Banks often develop their model governance framework to comply with SR 11-7, the US regulatory model governance standard. While this is good, we think it’s time to bring model inventory back to the users and provide easier usability through better portfolio overview and agility. Modern model governance framework should be a robust, easy-to-use tool that will give your bank a competitive advantage. 

At CloseIT, we help customers address the topics of inventories, storing risk parameters, team cooperation, and automation. We’ve used our collective experience to develop and introduce our own model governance product, the Model Governance Suite (MGS).

How should you start with MGS?

Let’s first assume that the MGS’s default configuration of model types and their attributes doesn’t entirely match the bank’s methodology. Our team then helps identify all model types, not just risk credit models, that are relevant and registered under the firm’s model risk management framework. 

Following that, we adjust the list of collected attributes and adjust or define workflows and specific business rules to your specifications. The next step lets model owners register all existing and planned models into the system.

Linked models

Something that the “Excel repository” can’t provide is an instant overview of the dependencies within the entire model portfolio. Models can be connected by configurable link types in order to define dependency graphs at various levels. A typical graph represents models providing input to other models - eg. an operational scorecard providing a rating to IRB models, providing input to ALM models. 

In Model Governance Suite it takes only one click to open an ALM model and see all the input models from all input layers, including their unresolved issues, and review potential model cascade risk all on one page.

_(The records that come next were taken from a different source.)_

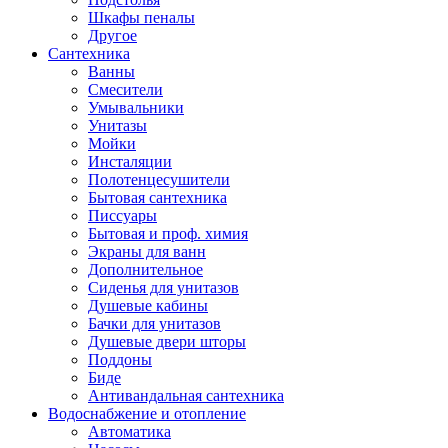
Шкафы пеналы
Другое
Сантехника
Ванны
Смесители
Умывальники
Унитазы
Мойки
Инсталяции
Полотенцесушители
Бытовая сантехника
Писсуары
Бытовая и проф. химия
Экраны для ванн
Дополнительное
Сиденья для унитазов
Душевые кабины
Бачки для унитазов
Душевые двери шторы
Поддоны
Биде
Антивандальная сантехника
Водоснабжение и отопление
Автоматика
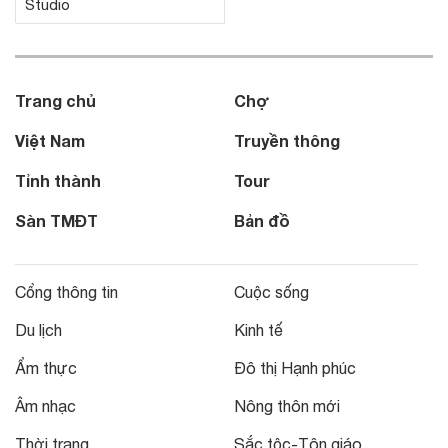
Studio
Trang chủ
Chợ
Việt Nam
Truyền thông
Tỉnh thành
Tour
Sàn TMĐT
Bản đồ
Cổng thông tin
Cuộc sống
Du lịch
Kinh tế
Ẩm thực
Đô thị Hạnh phúc
Âm nhạc
Nông thôn mới
Thời trang
Sắc tộc-Tôn giáo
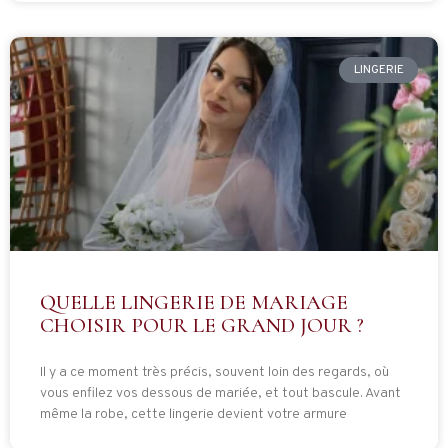
LINGERIE
QUELLE LINGERIE DE MARIAGE
CHOISIR POUR LE GRAND JOUR ?
Il y a ce moment très précis, souvent loin des regards, où
vous enfilez vos dessous de mariée, et tout bascule. Avant
même la robe, cette lingerie devient votre armure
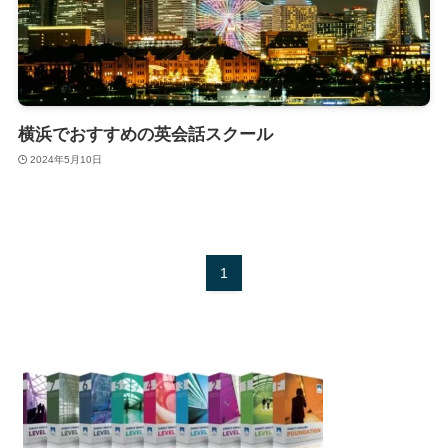
横浜でおすすめの英会話スクール
2024年5月10日
1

Automation - only when auditable and repeatable 

There are plenty of tasks done by model risk management experts which are rather repetitive, mechanical tasks, but still consume lot of time. For example, execution of model monitoring function on regular validation data samples.

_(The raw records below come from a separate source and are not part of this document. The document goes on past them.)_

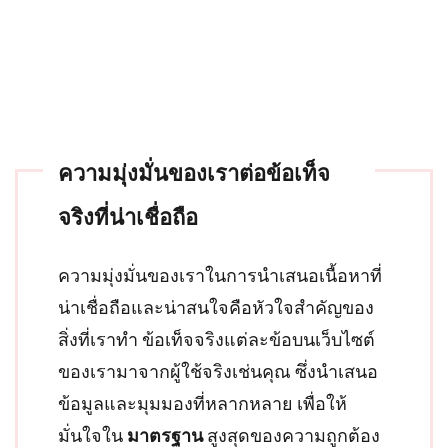
ความมุ่งมั่นของเราต่อข้อเท็จ
จริงที่น่าเชื่อถือ
ความมุ่งมั่นของเราในการนำเสนอเนื้อหาที่
น่าเชื่อถือและน่าสนใจคือหัวใจสำคัญของ
สิ่งที่เราทำ ข้อเท็จจริงแต่ละข้อบนเว็บไซต์
ของเรามาจากผู้ใช้จริงเช่นคุณ ซึ่งนำเสนอ
ข้อมูลและมุมมองที่หลากหลาย เพื่อให้
มั่นใจใน
มาตรฐาน
สูงสุดของความถูกต้อง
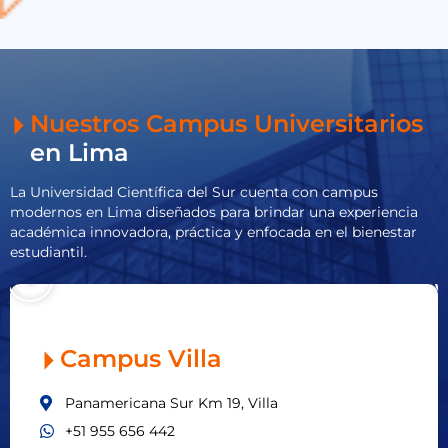
Nuestros Campus Universitarios
en Lima
La Universidad Científica del Sur cuenta con campus
modernos en Lima diseñados para brindar una experiencia
académica innovadora, práctica y enfocada en el bienestar
estudiantil.
Campus Villa
Panamericana Sur Km 19, Villa
+51 955 656 442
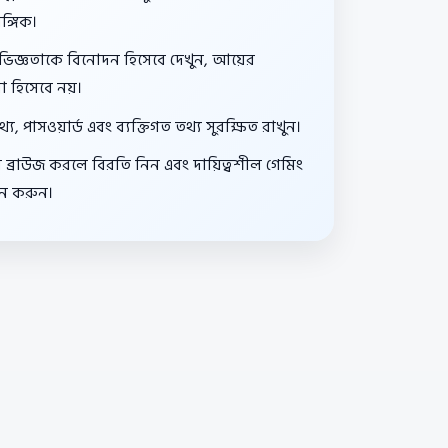
সঙ্গিক।
ভিজ্ঞতাকে বিনোদন হিসেবে দেখুন, আয়ের
া হিসেবে নয়।
য, পাসওয়ার্ড এবং ব্যক্তিগত তথ্য সুরক্ষিত রাখুন।
য় ব্রাউজ করলে বিরতি নিন এবং দায়িত্বশীল গেমিং
ন করুন।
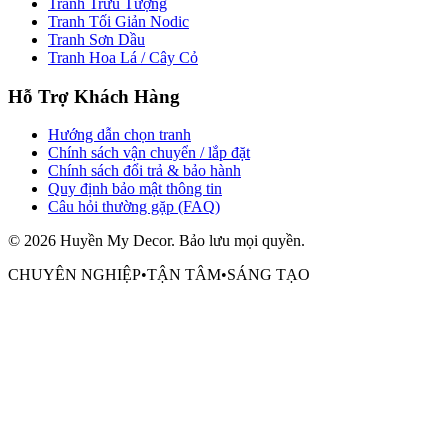
Tranh Trừu Tượng
Tranh Tối Giản Nodic
Tranh Sơn Dầu
Tranh Hoa Lá / Cây Cỏ
Hỗ Trợ Khách Hàng
Hướng dẫn chọn tranh
Chính sách vận chuyển / lắp đặt
Chính sách đổi trả & bảo hành
Quy định bảo mật thông tin
Câu hỏi thường gặp (FAQ)
©
2026
Huyền My Decor
. Bảo lưu mọi quyền.
CHUYÊN NGHIỆP
•
TẬN TÂM
•
SÁNG TẠO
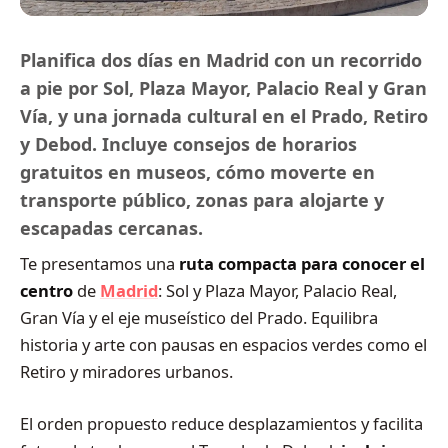
Planifica dos días en Madrid con un recorrido
a pie por Sol, Plaza Mayor, Palacio Real y Gran
Vía, y una jornada cultural en el Prado, Retiro
y Debod. Incluye consejos de horarios
gratuitos en museos, cómo moverte en
transporte público, zonas para alojarte y
escapadas cercanas.
Te presentamos una
ruta compacta para conocer el
centro
de
Madrid
: Sol y Plaza Mayor, Palacio Real,
Gran Vía y el eje museístico del Prado. Equilibra
historia y arte con pausas en espacios verdes como el
Retiro y miradores urbanos.
El orden propuesto reduce desplazamientos y facilita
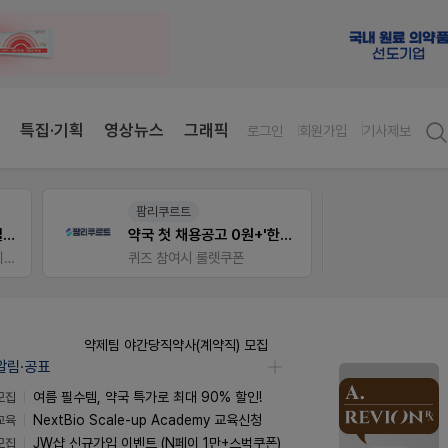
특집·기획
영상뉴스
그래픽
로그인
회원가입
기사제보
약사 전용 온라인몰
약사 
첫 채용공고 0원+'한번 더' 무료 연장
JW SHOP
편한가
가입 시 네이버 1만포인트 + 스벅쿠폰
약제팀 야간당직약사(계약직) 모집
알림·공표
모집
여름 필수템, 약국 특가로 최대 90% 할인!
교육
NextBio Scale-up Academy 교육신청
모집
JW샵 신규가입 이벤트 (N페이 1만+스벅쿠폰)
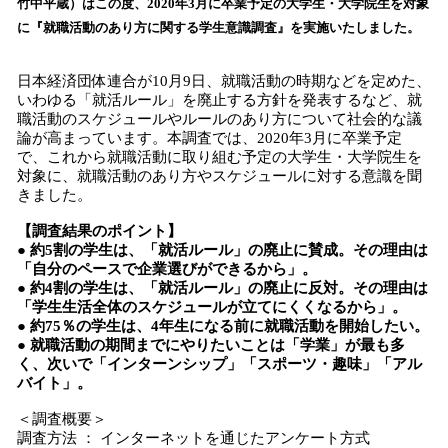
竹中平蔵）はこの度、2020年3月に卒業予定の大学生・大学院生を対象
み
に『就職活動のあり方に関する学生意識調査』を実施いたしました。
込
み
中
日本経済団体連合が10月9日、就職活動の時期などを定めた、
で
いわゆる「就活ルール」を廃止する方針を発表するなど、就
職活動のスケジュールやルールのあり方について社会的な議
す
論が高まっています。本調査では、2020年3月に卒業予定
で、これから就職活動に取り組む予定の大学生・大学院生を
対象に、就職活動のあり方やスケジュールに対する意識を聞
きました。
【調査結果のポイント】
● 約5割の学生は、「就活ルール」の廃止に賛成。その理由は
「自分のペースで企業選びができるから」。
● 約4割の学生は、「就活ルール」の廃止に反対。その理由は
「学生生活全体のスケジュールが立てにくくなるから」。
● 約75％の学生は、4年生になる前に就職活動を開始したい。
● 就職活動の期間までにやりたいことは「学業」が最も多
く、次いで「インターンシップ」「スポーツ・趣味」「アル
バイト」。
＜調査概要＞
調査方法 ： インターネットを通じたアンケート方式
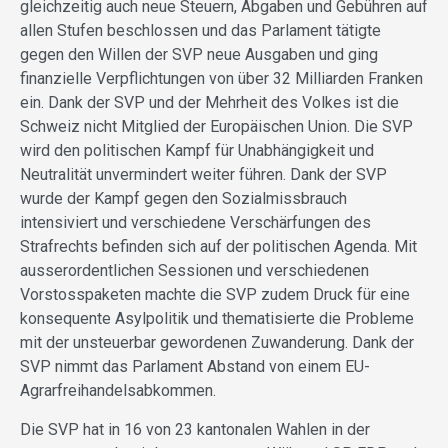
gleichzeitig auch neue Steuern, Abgaben und Gebühren auf
allen Stufen beschlossen und das Parlament tätigte
gegen den Willen der SVP neue Ausgaben und ging
finanzielle Verpflichtungen von über 32 Milliarden Franken
ein. Dank der SVP und der Mehrheit des Volkes ist die
Schweiz nicht Mitglied der Europäischen Union. Die SVP
wird den politischen Kampf für Unabhängigkeit und
Neutralität unvermindert weiter führen. Dank der SVP
wurde der Kampf gegen den Sozialmissbrauch
intensiviert und verschiedene Verschärfungen des
Strafrechts befinden sich auf der politischen Agenda. Mit
ausserordentlichen Sessionen und verschiedenen
Vorstosspaketen machte die SVP zudem Druck für eine
konsequente Asylpolitik und thematisierte die Probleme
mit der unsteuerbar gewordenen Zuwanderung. Dank der
SVP nimmt das Parlament Abstand von einem EU-
Agrarfreihandelsabkommen.
Die SVP hat in 16 von 23 kantonalen Wahlen in der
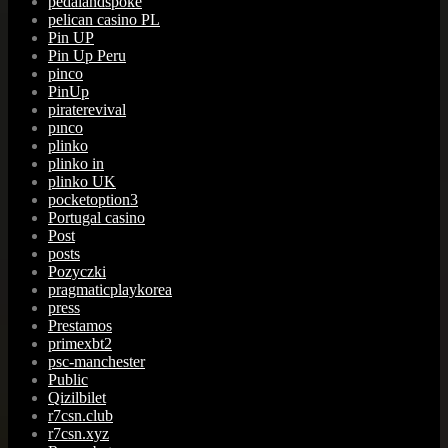
pedalandspoke
pelican casino PL
Pin UP
Pin Up Peru
pinco
PinUp
piraterevival
pınco
plinko
plinko in
plinko UK
pocketoption3
Portugal casino
Post
posts
Pozyczki
pragmaticplaykorea
press
Prestamos
primexbt2
psc-manchester
Public
Qizilbilet
r7csn.club
r7csn.xyz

MGS is a methodology as well as a technology agnostic tool. So, define your own model monitoring function in python or R and MGS takes care of regular execution, interpreting results, and taking corresponding actions such as assigning tasks and sending warning emails. All that is strictly audited and even reproduceable - if audit asks.

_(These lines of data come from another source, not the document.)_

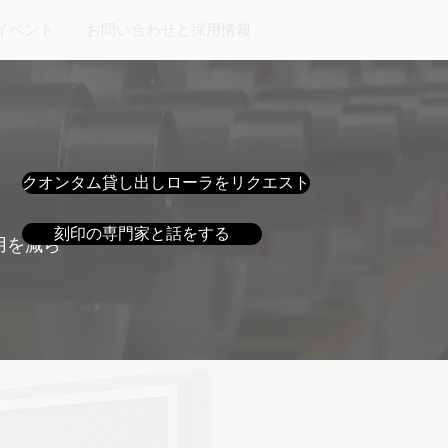
イベント
お問い合わせと採用情報
クオンタム貸し出しローラをリクエスト
刻印の専門家と話をする
用を減ら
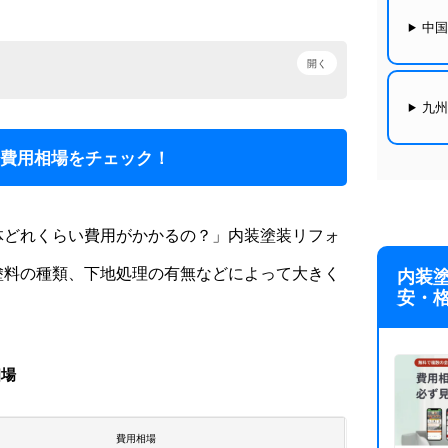
中
開く
九
：費用相場をチェック！
体どれくらい費用がかかるの？」内装塗装リフォ
塗料の種類、下地処理の有無などによって大きく
内装
安・
相場
費用相場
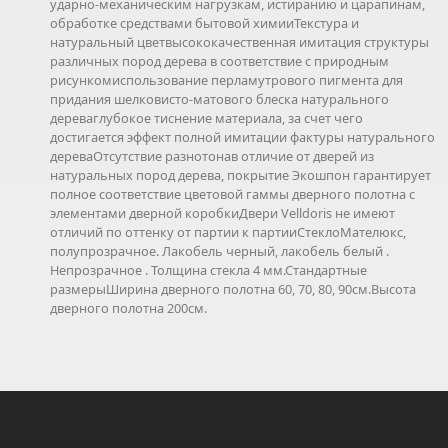
ударно-механическим нагрузкам, истиранию и царапинам,
обработке средствами бытовой химииТекстура и
натуральный цветвысококачественная имитация структуры
различных пород дерева в соответствие с природным
рисункомиспользование перламутрового пигмента для
придания шелковисто-матового блеска натурального
дереваглубокое тиснение материала, за счет чего
достигается эффект полной имитации фактуры натурального
дереваОтсутствие разнотонав отличие от дверей из
натуральных пород дерева, покрытие Экошпон гарантирует
полное соответствие цветовой гаммы дверного полотна с
элементами дверной коробкиДвери Velldoris не имеют
отличий по оттенку от партии к партииСтеклоМателюкс,
полупрозрачное. Лакобель черный, лакобель белый .
Непрозрачное . Толщина стекла 4 мм.Стандартные
размерыШирина дверного полотна 60, 70, 80, 90см.Высота
дверного полотна 200см.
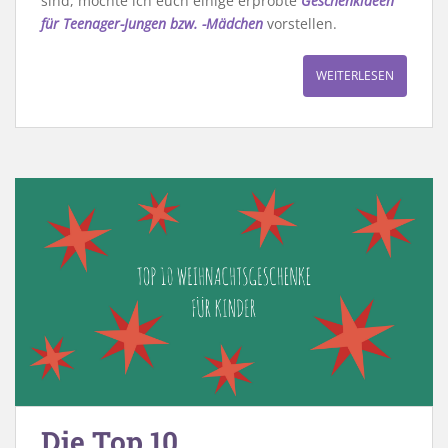
sind, möchte ich euch einige erprobte
Geschenkideen
für Teenager-Jungen bzw. -Mädchen
vorstellen.
WEITERLESEN
Die Top 10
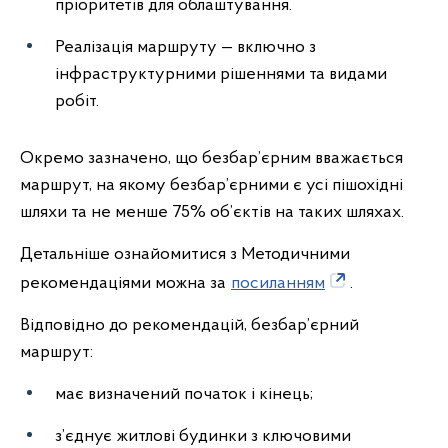
пріоритетів для облаштування.
Реалізація маршруту — включно з
інфраструктурними рішеннями та видами
робіт.
Окремо зазначено, що безбар’єрним вважається
маршрут, на якому безбар’єрними є усі пішохідні
шляхи та не менше 75% об’єктів на таких шляхах.
Детальніше ознайомитися з Методичними
рекомендаціями можна за
посиланням
.
Відповідно до рекомендацій, безбар’єрний
маршрут:
має визначений початок і кінець;
з’єднує житлові будинки з ключовими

Model Risk Management - automated risk scoring

MGS lets you define cross-model attributes of “risk score” and “importance”. These attributes will be regularly adjusted by a defined algorithm considering qualitative (model attributes) or quantitative data. 

Of course, in its early implementation stages, the risk score and importance can only be updated manually, but the automation can be added step by step to unload manual work from firm’s MRM experts.

Every active model is, on a daily basis, evaluated through a customisable decision tree - send email notifications, contact other systems, or create user warnings. One example of the MRM dashboard targeted to a senior management’s iPad is this report similar to following a two-dimensional projection of the model risk including trends.

Model Portfolio Map - Model Governance Suite

Your own business rules adjustable on the fly

Define a combination of attributes which isn’t relevant or assign a DQ check to particular validation data sample all using the MGS embedded business rules.

… the cornerstone of your model risk management framework is here.

Is it just a convenience or is it a necessity? 

Our new generation of a model governance tool can simplify or automate many of the daily tasks of the model risk management team. With an increasing number of models and requirements creating more work for same amount of people, the CROs are facing a difficult decision. Does the bank want:

  • the old excel inventory,

  • inventory fulfilling basic regulatory needs, OR

  • new generation model governance tool that will quickly return the initial investments?